Once behind closed doors, I said, “I know, Papa. I am very near to having her leave this house.”
“Forgive me for failing to understand why she has not already done so, and why you have dragged your sisters into this deception with you.”
“She-she has been ill,” I explained with the dismal consciousness I was a terrible liar, “and?—”
My lord! I was truly exhausted if I had nearly succumbed to the impulse to confess I had written to Mr Darcy!
“And?”
“And her clothes have not yet been laundered. And my sisters are not quite as stupid as you believe. I had no choice but to take them into my confidence or have one or the other tattle to Mama that something is afoot in the upper reaches of this house.”
He grunted and waved me away with a warning. “Might I assume we shall be undisturbed by ghosts in our sleep tonight?”
“Yes, sir.”
As I stepped away, he spoke in a mumble of distraction, for he was already opening his book. “Oh, and there was an advertisement folded amongst my letters today that is addressed to you. I put it by the lamp on that table by the door. You should enrage young Lucas by waving it under his nose.”
I picked up the paper and dipped out of the room only to encounter Mrs Hill looking every bit as annoyed as had been my mother earlier at breakfast.
“And now we are to explain away another pot?” she asked with her hands on her hips.
“What choice is there? Has her dress been cleaned?” I retorted .
“The rain has just now stopped long enough to hang it out to dry!” she cried, suddenly defensive.
I was weary and in no mood to pet anyone’s feathers back into place. However, the folly of antagonising a crucial ally led me to put my hand on her arm, to speak more calmly than I felt, and to say, “Forgive me. I know you are doing what you can, and you are only concerned for my mother. Might I know how you explained the presence of a strange dress in the laundry?”
Somewhat mollified, she replied, “Mrs Gardiner’s nursemaid left it behind.”

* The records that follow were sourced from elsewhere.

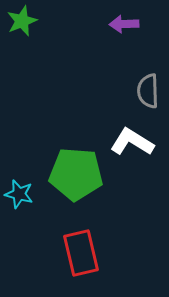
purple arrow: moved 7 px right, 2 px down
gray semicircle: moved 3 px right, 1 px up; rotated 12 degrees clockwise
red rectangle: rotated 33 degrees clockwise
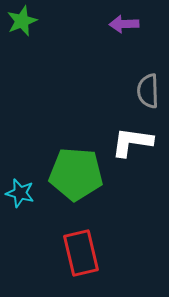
white L-shape: rotated 24 degrees counterclockwise
cyan star: moved 1 px right, 1 px up
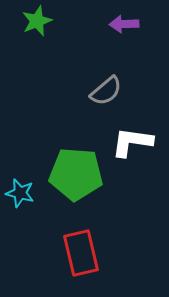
green star: moved 15 px right
gray semicircle: moved 42 px left; rotated 128 degrees counterclockwise
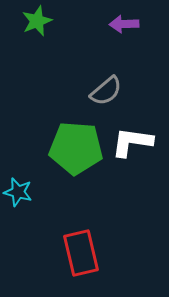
green pentagon: moved 26 px up
cyan star: moved 2 px left, 1 px up
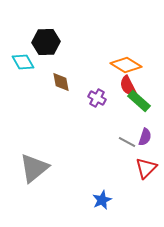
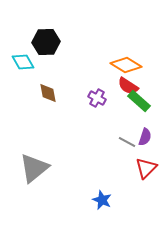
brown diamond: moved 13 px left, 11 px down
red semicircle: rotated 30 degrees counterclockwise
blue star: rotated 24 degrees counterclockwise
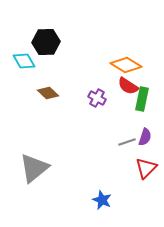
cyan diamond: moved 1 px right, 1 px up
brown diamond: rotated 35 degrees counterclockwise
green rectangle: moved 3 px right, 2 px up; rotated 60 degrees clockwise
gray line: rotated 48 degrees counterclockwise
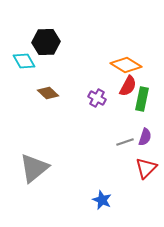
red semicircle: rotated 95 degrees counterclockwise
gray line: moved 2 px left
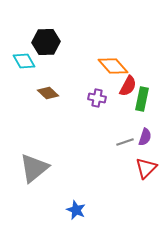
orange diamond: moved 13 px left, 1 px down; rotated 16 degrees clockwise
purple cross: rotated 18 degrees counterclockwise
blue star: moved 26 px left, 10 px down
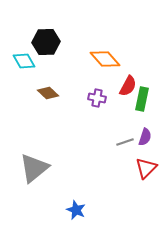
orange diamond: moved 8 px left, 7 px up
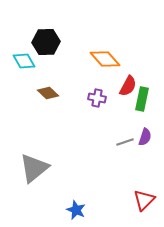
red triangle: moved 2 px left, 32 px down
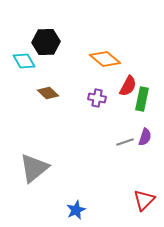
orange diamond: rotated 8 degrees counterclockwise
blue star: rotated 24 degrees clockwise
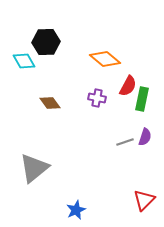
brown diamond: moved 2 px right, 10 px down; rotated 10 degrees clockwise
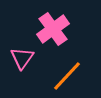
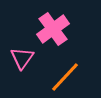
orange line: moved 2 px left, 1 px down
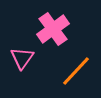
orange line: moved 11 px right, 6 px up
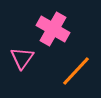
pink cross: rotated 24 degrees counterclockwise
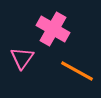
orange line: moved 1 px right; rotated 76 degrees clockwise
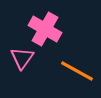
pink cross: moved 8 px left
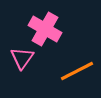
orange line: rotated 56 degrees counterclockwise
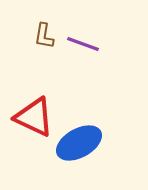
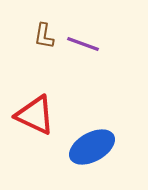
red triangle: moved 1 px right, 2 px up
blue ellipse: moved 13 px right, 4 px down
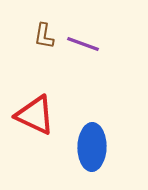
blue ellipse: rotated 60 degrees counterclockwise
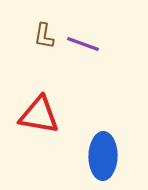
red triangle: moved 4 px right; rotated 15 degrees counterclockwise
blue ellipse: moved 11 px right, 9 px down
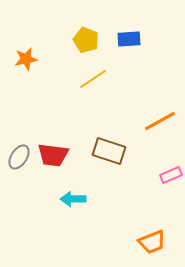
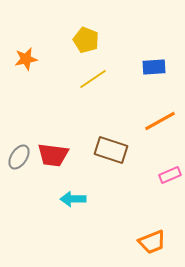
blue rectangle: moved 25 px right, 28 px down
brown rectangle: moved 2 px right, 1 px up
pink rectangle: moved 1 px left
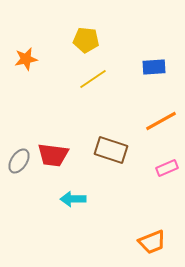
yellow pentagon: rotated 15 degrees counterclockwise
orange line: moved 1 px right
gray ellipse: moved 4 px down
pink rectangle: moved 3 px left, 7 px up
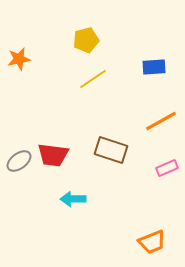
yellow pentagon: rotated 20 degrees counterclockwise
orange star: moved 7 px left
gray ellipse: rotated 20 degrees clockwise
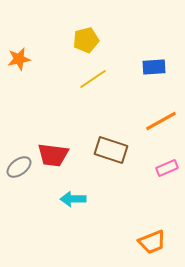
gray ellipse: moved 6 px down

“I knew I could rely on you, Mrs Hill.”
Since she was indeed correct that the rain had cleared, I went to the stables to sit in the reassuring presence of my ponies and to breathe in the myriad smells so earth-bound as to calm my nerves at least a little. Sitting on an upturned tin pail, I pulled out the advertisement written by hand but in such perfect copperplate as to pass for a printed pamphlet. On the top was the first stanza of Plato’s verse:
’ Neath this tall pine,
That to the Zephyr sways and murmurs low,
Mayest thou recline
While near thee cooling waters flow
And then, underscored, the word:
Tomorrow!
At two in the afternoon, on this, the 23rd day in the month of February, Mr Tomlinson, inventor of ingenious and versatile sporting vehicles, will unveil his latest creation :
The Derbyshire Swift
The most reliable, well-constructed curricle to ever wing its way into the countryside! Make an appearance at the public square at Forest Spring Road for your chance to win!
A few errant tears rolled down my cheeks. I would see Mr Darcy as soon as tomorrow afternoon, and all would be well. Had he lingered in town in order to be close enough to come to my aid at a moment’s notice?
My very bones thrummed with the certainty that he had, and moreover, he would know what to do.